--- Materials provided ---
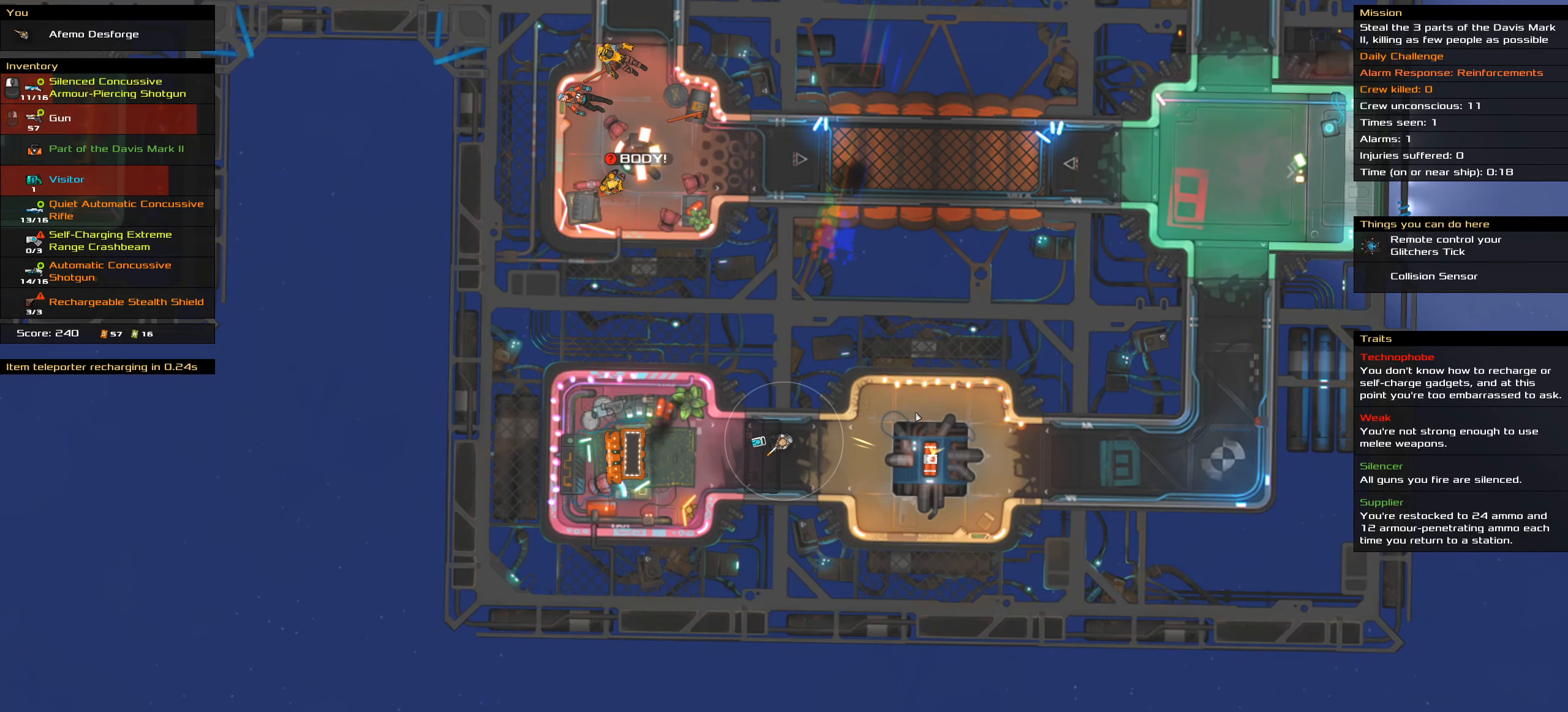
Gameplay with keyboard and mouse; each line is a JSON object with the keys and mouse buttons held at the frame after it. "events" lists presses ("down") and releases ("up") of ".", "/", "0", "1", "2", "3", "4", "5", "6", "7", "8", "9", "a", "alt_l", "alt_r", "b", "backslash", "backspace", "c", "caps_lock", "comma", "ctrl_l", "ctrl_r", "d", "down", "e", "equals", "f", "g", "h", "i", "j", "k", "l", "lbracket", "left", "m", "minus", "n", "o", "p", "q", "quote", "r", "rbracket", "return", "right", "s", "semicolon", "shift_l", "shift_r", "space", "super", "t", "tab", "tilde", "u", "up", "v", "w", "x", "y", "z", "mouse_left", "mouse_wheel" and "mouse_right" between this image and that frame as [ms after this image, input, new state], when the widget could be followed in between. "mouse_left", "mouse_wheel", "mouse_right" = the "left", "wheel", "right" buttons of the "mouse" list. No other keys are recorded. "wheel" means that the mouse wheel is clicked or scrolled. Not read: mouse_move.
{"keys": [], "mouse": [], "events": [[200, "t", "down"], [334, "t", "up"]]}
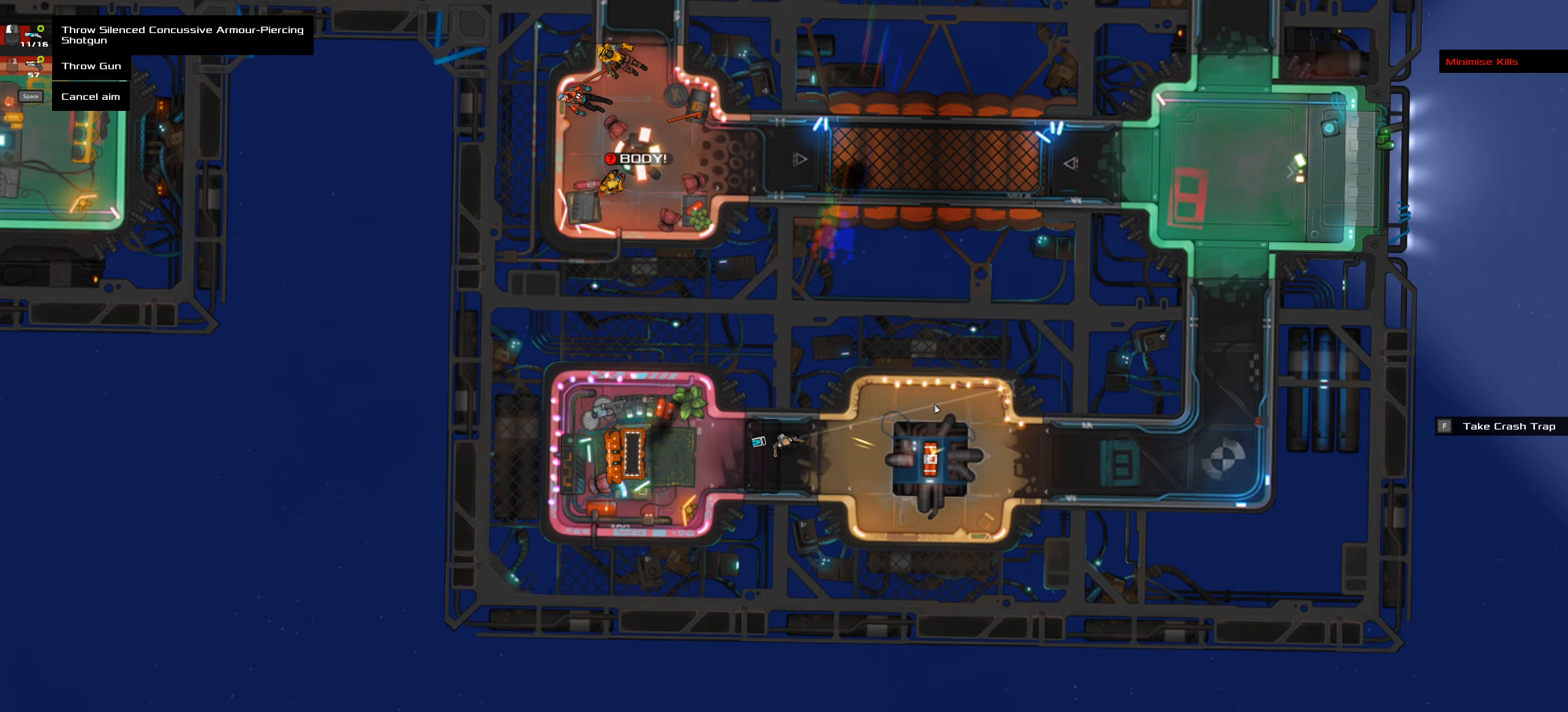
{"keys": [], "mouse": [], "events": [[300, "mouse_wheel", "down"], [400, "mouse_wheel", "up"]]}
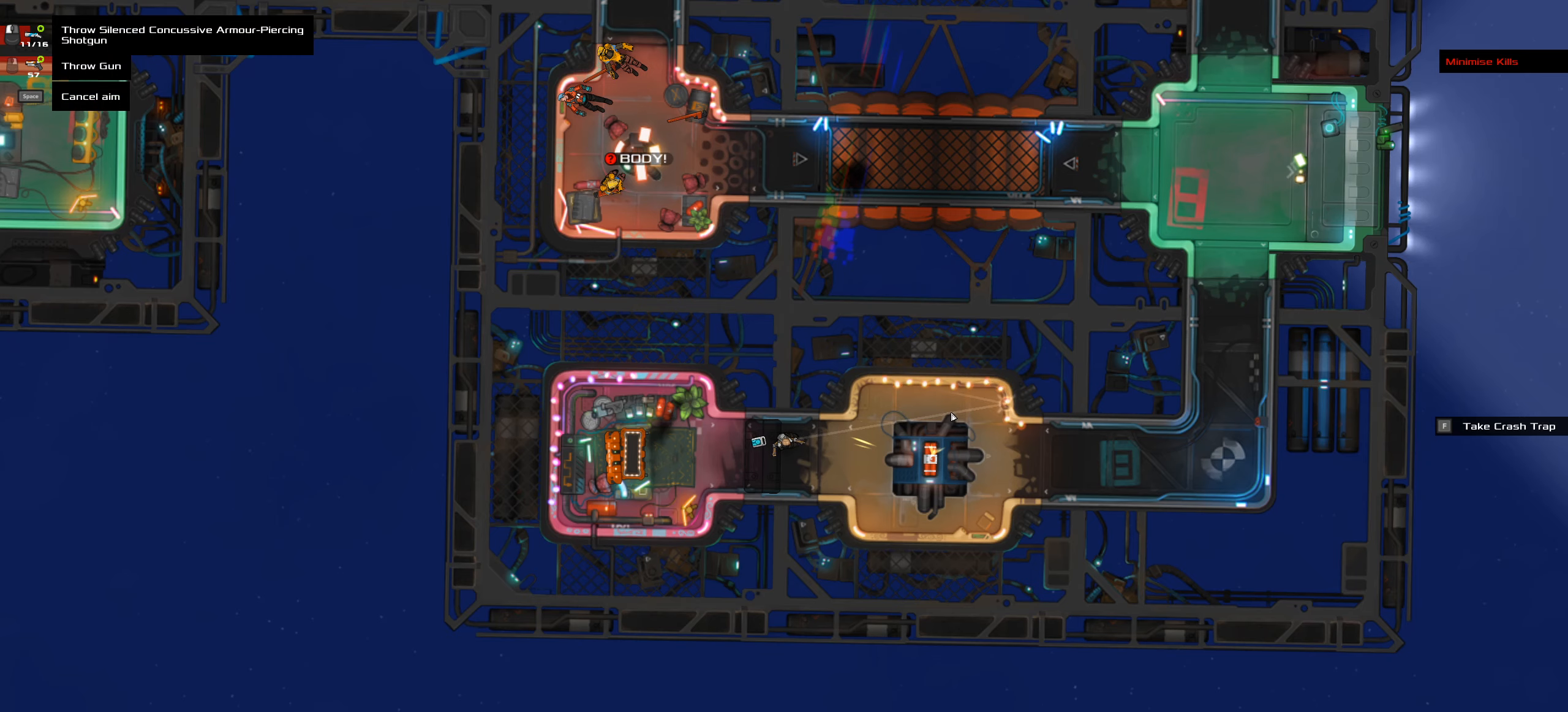
{"keys": [], "mouse": [], "events": [[183, "space", "down"], [283, "space", "up"]]}
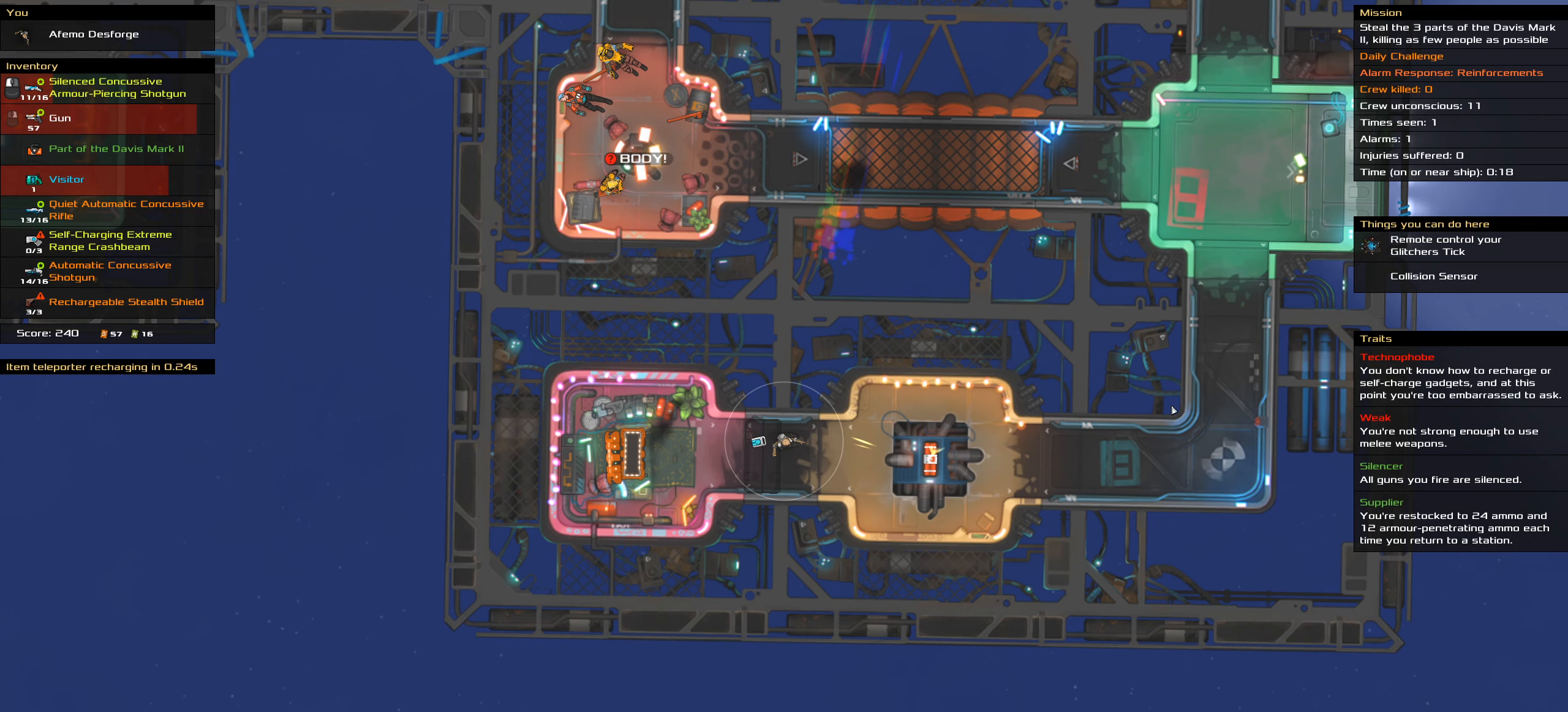
{"keys": [], "mouse": [], "events": []}
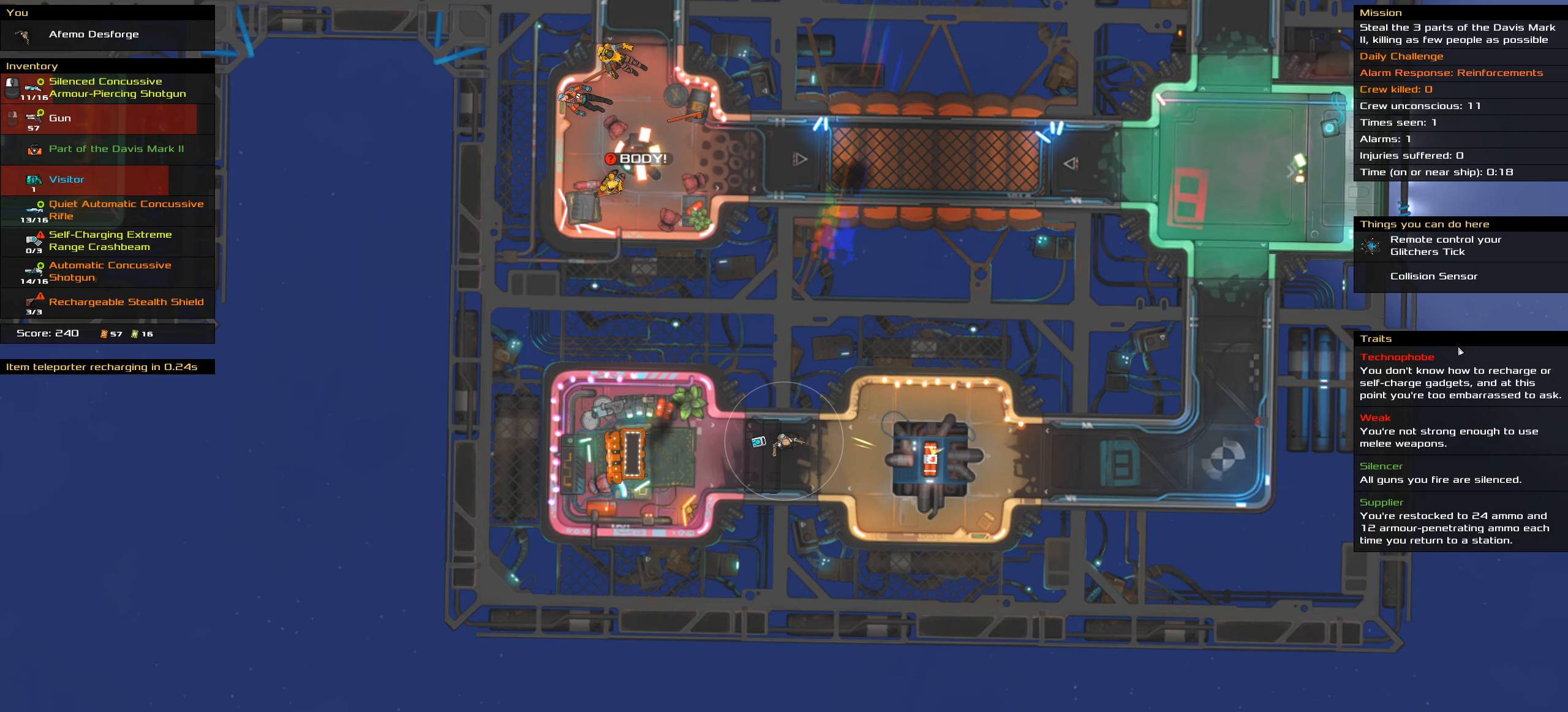
{"keys": [], "mouse": [], "events": []}
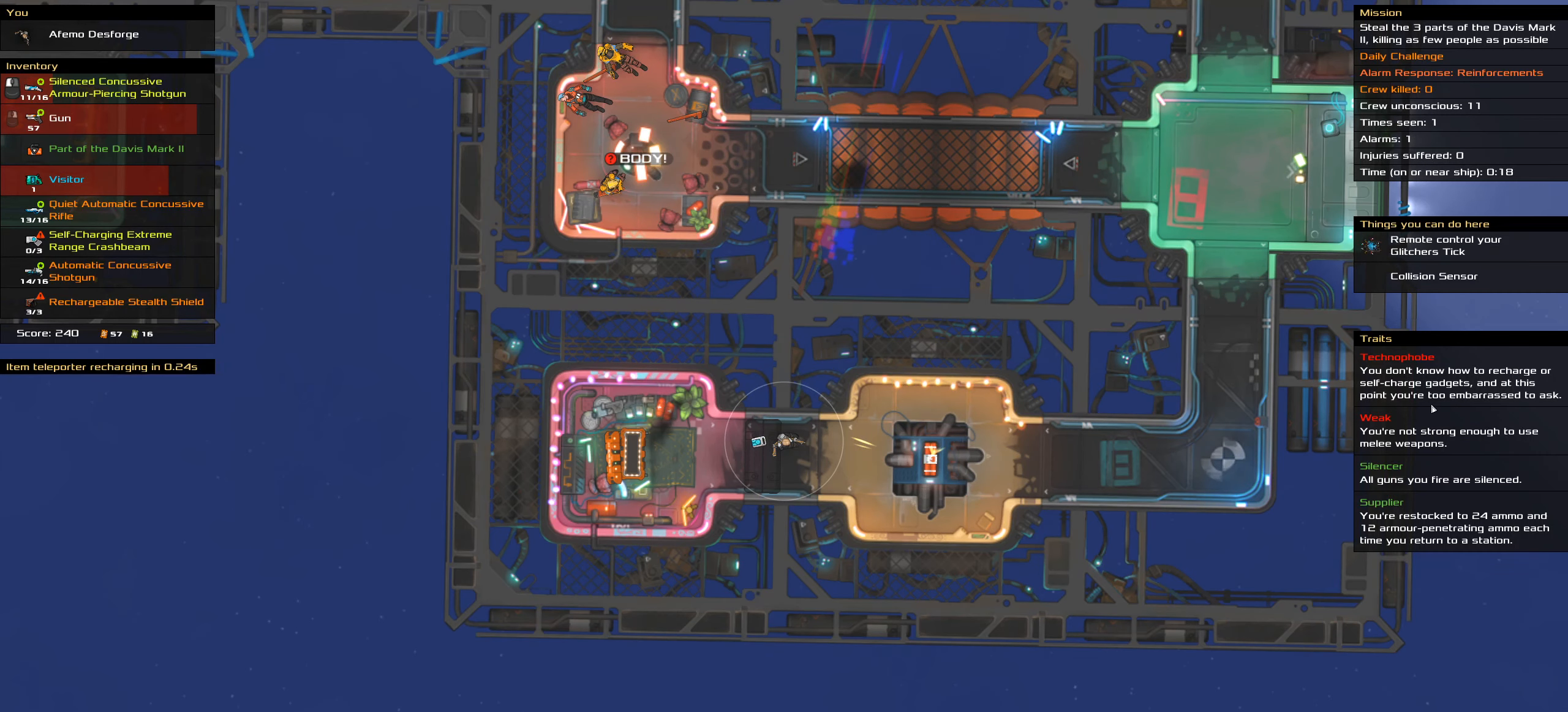
{"keys": [], "mouse": [], "events": []}
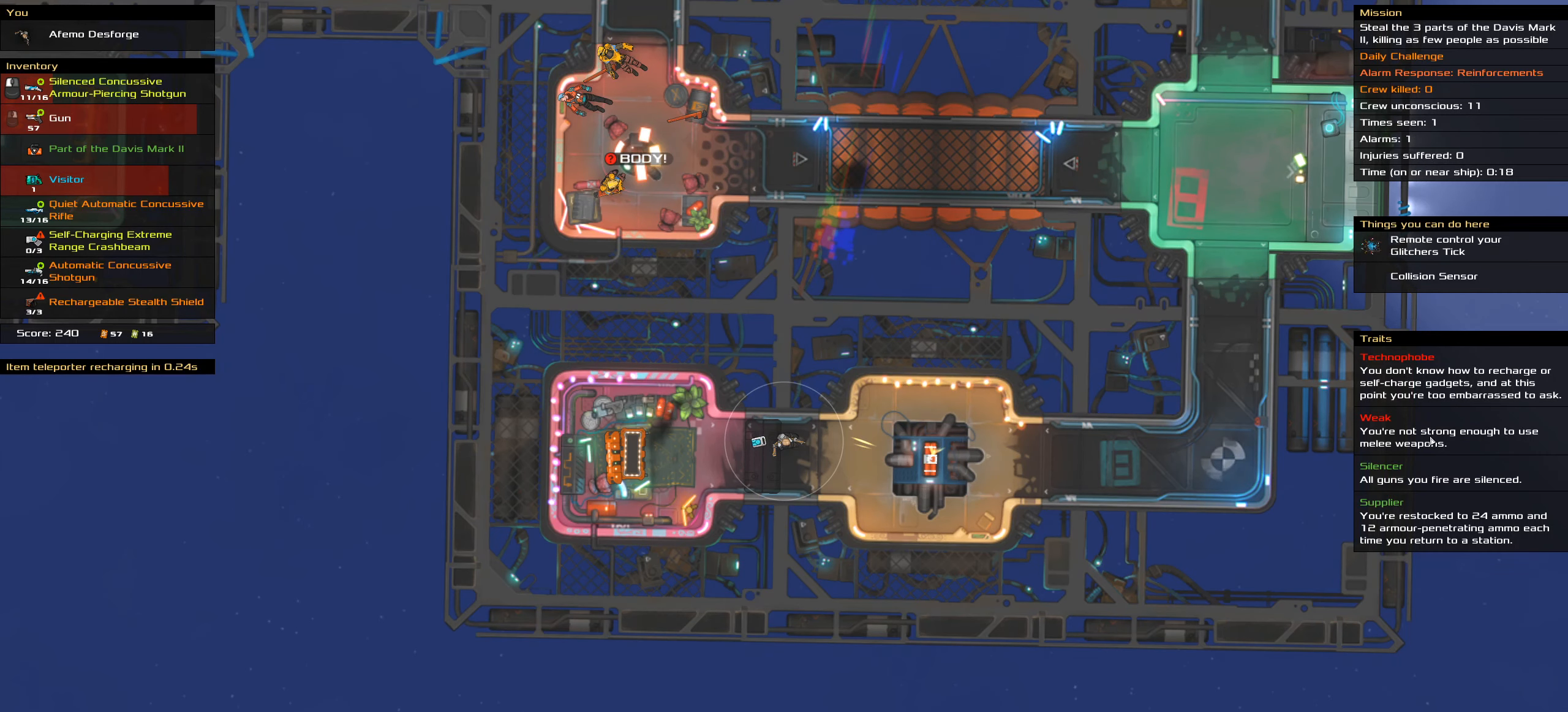
{"keys": [], "mouse": [], "events": []}
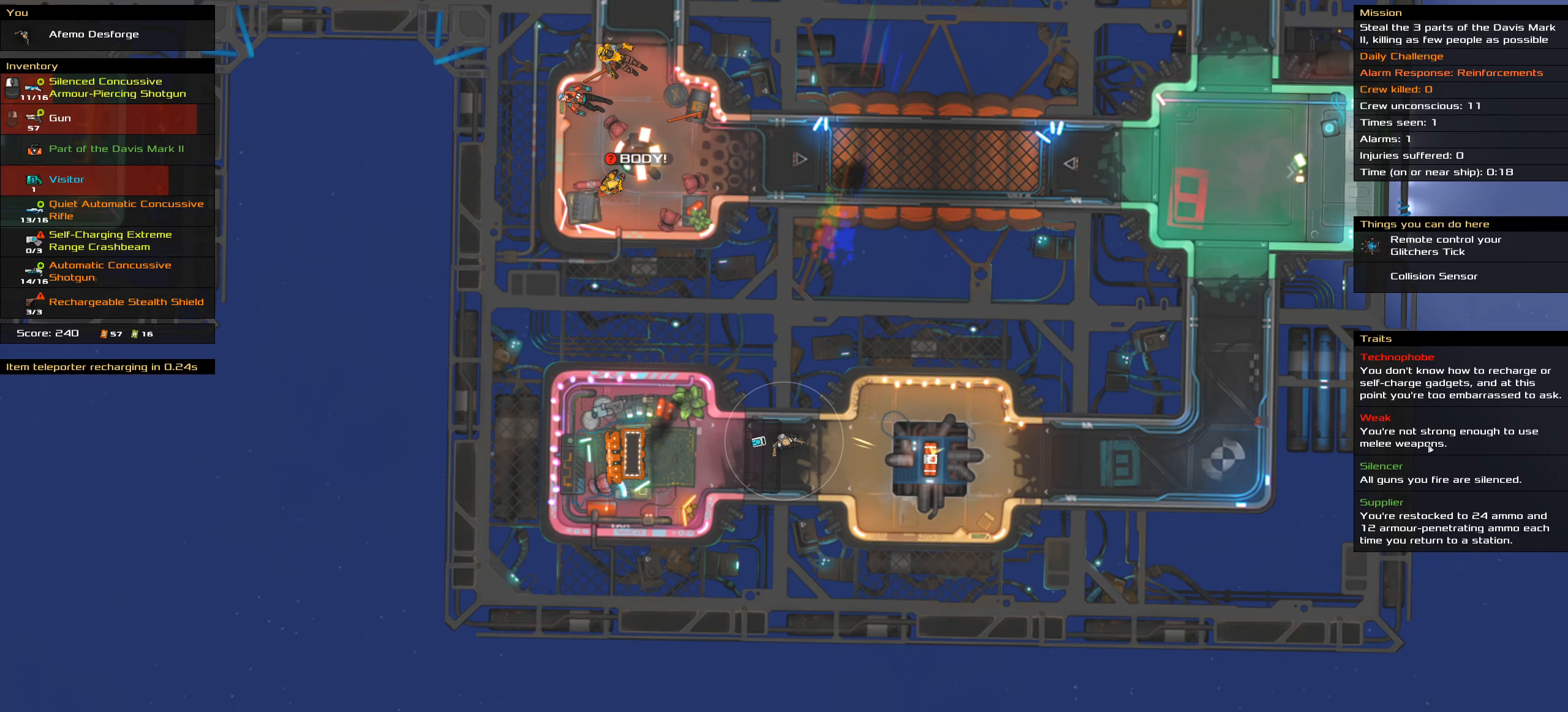
{"keys": [], "mouse": [], "events": []}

--- What to work on ---
You need to copy every entry exactly, taking out only the pictures.

--- Answer ---
Gameplay with keyboard and mouse; each line is a JSON object with the keys and mouse buttons held at the frame after it. "events" lists presses ("down") and releases ("up") of ".", "/", "0", "1", "2", "3", "4", "5", "6", "7", "8", "9", "a", "alt_l", "alt_r", "b", "backslash", "backspace", "c", "caps_lock", "comma", "ctrl_l", "ctrl_r", "d", "down", "e", "equals", "f", "g", "h", "i", "j", "k", "l", "lbracket", "left", "m", "minus", "n", "o", "p", "q", "quote", "r", "rbracket", "return", "right", "s", "semicolon", "shift_l", "shift_r", "space", "super", "t", "tab", "tilde", "u", "up", "v", "w", "x", "y", "z", "mouse_left", "mouse_wheel" and "mouse_right" between this image and that frame as [ms after this image, input, new state], when the widget could be followed in between. "mouse_left", "mouse_wheel", "mouse_right" = the "left", "wheel", "right" buttons of the "mouse" list. No other keys are recorded. "wheel" means that the mouse wheel is clicked or scrolled. Not read: mouse_move.
{"keys": [], "mouse": [], "events": [[200, "t", "down"], [334, "t", "up"]]}
{"keys": [], "mouse": [], "events": [[300, "mouse_wheel", "down"], [400, "mouse_wheel", "up"]]}
{"keys": [], "mouse": [], "events": [[183, "space", "down"], [283, "space", "up"]]}
{"keys": [], "mouse": [], "events": []}
{"keys": [], "mouse": [], "events": []}
{"keys": [], "mouse": [], "events": []}
{"keys": [], "mouse": [], "events": []}
{"keys": [], "mouse": [], "events": []}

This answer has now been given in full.